# 8.6 Mathematical models of hippocampal spatial memory  (Page 3/13)

 Page 3 / 13 Integrate and Fire cell Circuit Diagram. Consists of leak current, capacitive current, and excitatory postsynaptic current. In our simulation, all synapses are excitatory. Figure from Mathematics for Neuroscientists .
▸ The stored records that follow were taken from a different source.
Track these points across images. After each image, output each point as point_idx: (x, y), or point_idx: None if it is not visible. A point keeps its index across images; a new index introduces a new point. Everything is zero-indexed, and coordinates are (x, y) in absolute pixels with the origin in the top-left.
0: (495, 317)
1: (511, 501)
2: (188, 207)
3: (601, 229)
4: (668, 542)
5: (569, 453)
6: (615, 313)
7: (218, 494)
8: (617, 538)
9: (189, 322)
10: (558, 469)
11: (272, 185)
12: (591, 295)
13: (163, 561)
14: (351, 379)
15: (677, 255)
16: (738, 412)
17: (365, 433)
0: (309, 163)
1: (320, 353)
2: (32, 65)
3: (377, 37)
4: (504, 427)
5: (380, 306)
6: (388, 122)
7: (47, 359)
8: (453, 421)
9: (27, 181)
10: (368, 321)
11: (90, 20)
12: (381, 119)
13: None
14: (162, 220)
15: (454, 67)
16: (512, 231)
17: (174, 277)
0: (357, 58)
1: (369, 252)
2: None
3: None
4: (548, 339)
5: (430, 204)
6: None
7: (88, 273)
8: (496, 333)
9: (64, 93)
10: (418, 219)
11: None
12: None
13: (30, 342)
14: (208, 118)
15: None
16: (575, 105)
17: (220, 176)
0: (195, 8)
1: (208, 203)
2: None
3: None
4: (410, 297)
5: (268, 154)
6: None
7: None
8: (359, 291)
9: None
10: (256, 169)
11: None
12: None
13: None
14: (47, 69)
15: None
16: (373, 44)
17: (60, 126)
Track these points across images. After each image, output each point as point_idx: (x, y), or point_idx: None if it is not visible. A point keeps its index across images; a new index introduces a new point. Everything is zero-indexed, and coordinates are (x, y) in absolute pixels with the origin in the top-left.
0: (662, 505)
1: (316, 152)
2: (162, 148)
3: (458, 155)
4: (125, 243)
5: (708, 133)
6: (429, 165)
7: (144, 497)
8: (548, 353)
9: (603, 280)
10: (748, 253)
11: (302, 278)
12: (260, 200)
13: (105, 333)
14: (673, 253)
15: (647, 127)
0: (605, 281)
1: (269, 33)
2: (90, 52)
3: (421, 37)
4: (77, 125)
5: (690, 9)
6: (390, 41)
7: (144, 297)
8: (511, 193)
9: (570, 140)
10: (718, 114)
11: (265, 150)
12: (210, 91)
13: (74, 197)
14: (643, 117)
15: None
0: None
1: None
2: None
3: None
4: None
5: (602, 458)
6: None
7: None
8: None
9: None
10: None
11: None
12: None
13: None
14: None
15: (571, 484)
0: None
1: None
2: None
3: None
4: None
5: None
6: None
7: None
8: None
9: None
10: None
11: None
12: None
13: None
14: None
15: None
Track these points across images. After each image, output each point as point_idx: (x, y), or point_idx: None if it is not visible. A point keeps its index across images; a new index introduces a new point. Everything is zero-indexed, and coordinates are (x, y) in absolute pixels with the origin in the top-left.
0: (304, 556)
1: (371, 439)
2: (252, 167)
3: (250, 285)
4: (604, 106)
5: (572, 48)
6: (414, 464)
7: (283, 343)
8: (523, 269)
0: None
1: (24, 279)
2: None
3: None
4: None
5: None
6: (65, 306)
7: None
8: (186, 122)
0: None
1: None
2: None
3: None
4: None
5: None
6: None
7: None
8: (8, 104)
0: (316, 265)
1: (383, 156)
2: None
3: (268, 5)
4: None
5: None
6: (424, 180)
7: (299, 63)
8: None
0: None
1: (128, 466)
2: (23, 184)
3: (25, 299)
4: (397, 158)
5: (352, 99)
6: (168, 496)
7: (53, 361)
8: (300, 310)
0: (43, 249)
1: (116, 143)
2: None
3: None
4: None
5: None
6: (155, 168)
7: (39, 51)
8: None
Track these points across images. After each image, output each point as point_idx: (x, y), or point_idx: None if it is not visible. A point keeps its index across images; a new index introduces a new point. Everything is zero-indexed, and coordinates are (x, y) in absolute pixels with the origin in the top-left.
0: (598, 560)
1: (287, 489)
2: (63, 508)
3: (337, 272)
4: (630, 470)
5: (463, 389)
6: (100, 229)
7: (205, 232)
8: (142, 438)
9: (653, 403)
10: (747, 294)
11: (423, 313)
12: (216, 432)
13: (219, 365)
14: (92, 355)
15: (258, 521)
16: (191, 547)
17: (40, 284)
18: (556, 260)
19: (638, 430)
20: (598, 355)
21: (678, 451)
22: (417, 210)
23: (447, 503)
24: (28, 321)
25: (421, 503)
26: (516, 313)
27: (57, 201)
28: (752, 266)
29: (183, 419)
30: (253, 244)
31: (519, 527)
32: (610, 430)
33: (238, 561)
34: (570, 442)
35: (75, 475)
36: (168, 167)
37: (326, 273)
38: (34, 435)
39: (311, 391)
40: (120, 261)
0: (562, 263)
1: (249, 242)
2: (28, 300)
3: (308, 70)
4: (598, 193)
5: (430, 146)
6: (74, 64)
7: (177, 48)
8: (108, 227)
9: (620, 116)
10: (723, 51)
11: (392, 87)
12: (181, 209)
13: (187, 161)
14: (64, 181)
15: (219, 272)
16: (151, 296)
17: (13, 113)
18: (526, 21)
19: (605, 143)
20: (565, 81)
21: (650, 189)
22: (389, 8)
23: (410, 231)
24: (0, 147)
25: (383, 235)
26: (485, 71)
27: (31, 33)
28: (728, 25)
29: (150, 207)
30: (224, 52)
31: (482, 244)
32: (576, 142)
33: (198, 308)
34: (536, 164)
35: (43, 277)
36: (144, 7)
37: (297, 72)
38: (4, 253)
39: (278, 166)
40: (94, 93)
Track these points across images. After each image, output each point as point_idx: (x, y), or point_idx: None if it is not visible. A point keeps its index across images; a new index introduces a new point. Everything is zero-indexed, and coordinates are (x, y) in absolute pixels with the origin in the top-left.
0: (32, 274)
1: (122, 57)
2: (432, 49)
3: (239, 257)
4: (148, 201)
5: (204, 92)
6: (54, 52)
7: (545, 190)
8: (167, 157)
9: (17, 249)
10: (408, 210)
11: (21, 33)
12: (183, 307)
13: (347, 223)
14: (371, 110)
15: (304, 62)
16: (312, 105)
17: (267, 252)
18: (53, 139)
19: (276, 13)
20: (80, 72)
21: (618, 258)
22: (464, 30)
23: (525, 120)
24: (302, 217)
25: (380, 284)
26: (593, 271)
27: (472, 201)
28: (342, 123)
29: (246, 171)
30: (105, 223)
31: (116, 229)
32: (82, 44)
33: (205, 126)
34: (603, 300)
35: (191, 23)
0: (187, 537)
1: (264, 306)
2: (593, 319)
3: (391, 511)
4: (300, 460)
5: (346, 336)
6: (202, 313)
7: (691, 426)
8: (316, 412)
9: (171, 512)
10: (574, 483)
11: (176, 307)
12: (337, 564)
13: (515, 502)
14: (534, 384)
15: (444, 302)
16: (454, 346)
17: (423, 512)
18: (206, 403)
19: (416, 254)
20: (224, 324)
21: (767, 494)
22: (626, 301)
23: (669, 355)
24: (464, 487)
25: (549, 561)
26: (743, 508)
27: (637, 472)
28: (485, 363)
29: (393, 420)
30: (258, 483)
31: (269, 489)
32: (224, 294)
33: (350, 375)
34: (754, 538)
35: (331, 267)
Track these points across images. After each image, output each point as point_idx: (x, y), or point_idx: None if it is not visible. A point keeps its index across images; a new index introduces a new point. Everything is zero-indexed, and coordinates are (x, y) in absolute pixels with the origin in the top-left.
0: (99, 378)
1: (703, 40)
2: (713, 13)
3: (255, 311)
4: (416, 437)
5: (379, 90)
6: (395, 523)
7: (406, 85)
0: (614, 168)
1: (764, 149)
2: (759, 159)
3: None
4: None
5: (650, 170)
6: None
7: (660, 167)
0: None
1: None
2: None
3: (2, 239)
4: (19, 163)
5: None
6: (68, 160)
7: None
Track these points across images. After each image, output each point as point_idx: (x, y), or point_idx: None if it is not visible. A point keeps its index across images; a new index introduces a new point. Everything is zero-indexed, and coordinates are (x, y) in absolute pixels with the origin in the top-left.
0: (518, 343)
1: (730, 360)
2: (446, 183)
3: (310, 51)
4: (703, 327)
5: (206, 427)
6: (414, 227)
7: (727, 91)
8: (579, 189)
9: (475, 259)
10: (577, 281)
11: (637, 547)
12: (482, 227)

We model the place cell's voltage using the Conductance-based Integrate and Fire model, as pictured by the circuit diagram above. Cell voltage, or the voltage difference across the cell membrane, which we define as ${V}_{m}$ , is modified via the flow of charged ions across the cell membrane. In our integrate and fire model, we implement three parallel components through which cell voltage is adjusted. The first parallel component represents our leak current resulting from the flow of chloride ions through leaky channels. The chloride ions will travel across the membrane to reach their resting potential, which we denote as ${V}_{Cl}$ or ${V}_{rest}$ (used later in the text), of -70 mV. The flow of ions is limited by a conductance ${g}_{Cl}$ , which remains fixed at a value of 1 mS/cm ${}^{2}$ . S represents Siemens, the reciprocal of the unit of resistance $\Omega$ . When we put these terms together using Ohm's law and solve for chloride current, we get:

${I}_{Cl}={g}_{Cl}\left({V}_{m}-{V}_{Cl}\right)$

The second parallel component of the integrate and fire model consists of a capacitor, indicative of the cell membrane's ability to separate electrical charge (in the form of ions). For this component, the capacitive current, ${I}_{C}$ represents the current due to the change in transmembrane voltage. This current takes the following form:

${I}_{C}={C}_{m}\frac{d{V}_{m}}{dt}$

Here, ${C}_{m}$ denotes the membrane's capacitance, or ability to store charge. We use the value of ${C}_{m}$ = 20 $\mu$ F/cm ${}^{2}$ .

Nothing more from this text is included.